The world has been watching and waiting for the past week as nations from around the world are meeting in Dubai to discuss the future of the ITU. The conference could have significant implications for the open Web as some nations are asking for more control over the Internet. Thankfully, it appears that some nations are beginning to back off from this potentially disastrous proposal.
TechWeekEurope is reporting that nations including China, Russia and others have taken their controversial proposal off the table for now. It would appear that the reason for the withdrawal was due to the negative response the proposal received from citizens all around the world.
Google is leading one of the largest campaigns against the ITU with its #freeandopen campaign. As of now, over 3 million people have signed in support of Google's efforts to keep the Internet out of the hands of those who would abuse it. It's unknown if Google's other concern - a proposal to tax Internet companies - has been killed yet.

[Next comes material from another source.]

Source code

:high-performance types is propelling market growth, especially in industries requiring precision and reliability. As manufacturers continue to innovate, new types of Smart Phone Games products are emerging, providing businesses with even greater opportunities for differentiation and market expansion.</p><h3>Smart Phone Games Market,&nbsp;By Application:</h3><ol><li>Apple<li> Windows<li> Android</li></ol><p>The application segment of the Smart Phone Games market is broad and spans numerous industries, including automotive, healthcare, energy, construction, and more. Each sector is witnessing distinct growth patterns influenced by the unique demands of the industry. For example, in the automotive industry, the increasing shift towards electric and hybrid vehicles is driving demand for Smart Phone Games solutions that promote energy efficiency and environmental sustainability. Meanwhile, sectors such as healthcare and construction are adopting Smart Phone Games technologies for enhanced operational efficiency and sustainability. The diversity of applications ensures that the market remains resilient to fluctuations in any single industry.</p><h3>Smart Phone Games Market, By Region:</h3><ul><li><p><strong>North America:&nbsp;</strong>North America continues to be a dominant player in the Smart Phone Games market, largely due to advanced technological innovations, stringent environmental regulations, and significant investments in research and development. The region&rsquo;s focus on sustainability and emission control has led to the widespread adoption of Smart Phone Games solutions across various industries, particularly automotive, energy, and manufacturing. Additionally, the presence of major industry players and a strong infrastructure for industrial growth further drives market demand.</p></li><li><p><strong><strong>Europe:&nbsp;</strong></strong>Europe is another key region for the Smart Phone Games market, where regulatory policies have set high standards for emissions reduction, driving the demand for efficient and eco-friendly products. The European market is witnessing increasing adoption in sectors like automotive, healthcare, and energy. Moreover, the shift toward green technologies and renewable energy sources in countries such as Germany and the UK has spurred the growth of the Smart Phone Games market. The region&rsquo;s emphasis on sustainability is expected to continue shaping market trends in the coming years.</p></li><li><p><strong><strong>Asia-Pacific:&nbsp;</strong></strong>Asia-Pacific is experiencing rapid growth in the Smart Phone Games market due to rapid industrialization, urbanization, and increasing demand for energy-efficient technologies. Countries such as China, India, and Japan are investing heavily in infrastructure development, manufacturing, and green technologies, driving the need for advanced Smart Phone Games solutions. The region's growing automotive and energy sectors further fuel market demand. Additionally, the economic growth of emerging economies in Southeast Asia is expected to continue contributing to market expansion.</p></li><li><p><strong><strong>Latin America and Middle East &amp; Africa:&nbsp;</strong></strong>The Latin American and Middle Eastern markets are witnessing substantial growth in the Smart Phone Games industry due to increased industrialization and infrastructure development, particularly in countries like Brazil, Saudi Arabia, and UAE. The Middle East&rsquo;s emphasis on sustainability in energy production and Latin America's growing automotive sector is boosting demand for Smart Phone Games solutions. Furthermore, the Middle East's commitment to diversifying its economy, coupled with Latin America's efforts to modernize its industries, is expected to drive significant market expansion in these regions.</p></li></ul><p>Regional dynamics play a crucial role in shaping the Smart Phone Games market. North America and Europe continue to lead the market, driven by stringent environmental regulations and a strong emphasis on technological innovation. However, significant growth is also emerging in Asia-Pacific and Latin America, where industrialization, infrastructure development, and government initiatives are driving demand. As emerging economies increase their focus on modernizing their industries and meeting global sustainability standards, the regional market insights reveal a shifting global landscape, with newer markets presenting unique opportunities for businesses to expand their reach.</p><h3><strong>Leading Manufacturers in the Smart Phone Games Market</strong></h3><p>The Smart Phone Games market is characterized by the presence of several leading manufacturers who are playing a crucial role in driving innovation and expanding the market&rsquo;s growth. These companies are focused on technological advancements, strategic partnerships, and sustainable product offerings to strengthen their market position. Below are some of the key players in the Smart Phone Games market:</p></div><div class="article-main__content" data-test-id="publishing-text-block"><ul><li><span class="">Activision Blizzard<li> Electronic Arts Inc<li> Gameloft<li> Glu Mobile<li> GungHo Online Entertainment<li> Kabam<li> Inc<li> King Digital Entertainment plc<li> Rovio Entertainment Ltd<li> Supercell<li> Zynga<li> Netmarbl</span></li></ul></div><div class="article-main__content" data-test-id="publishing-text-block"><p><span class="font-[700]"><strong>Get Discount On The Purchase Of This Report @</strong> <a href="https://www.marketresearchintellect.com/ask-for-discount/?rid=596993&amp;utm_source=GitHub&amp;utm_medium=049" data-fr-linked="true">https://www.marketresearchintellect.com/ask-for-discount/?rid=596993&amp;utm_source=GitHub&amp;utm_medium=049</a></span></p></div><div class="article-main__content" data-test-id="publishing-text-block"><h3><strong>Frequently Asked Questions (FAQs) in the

As for governmental bodies, the US and European Union have been aligned against any proposed changes to how the Internet is governed. Last week, the US House of Representatives unanimously passed a Senate resolution that affirmed the US' stance on any proposed takeover of the Internet. Late last month, the European Parliament issued a similar resolution that rejected any change to how the Internet is currently handled.
All that being said, the ITU conference isn't over until December 13. There's still a lot to be concerned about, including the recent passage of a deep packet inspection standard. For now, however, you can take a minute to catch your breath.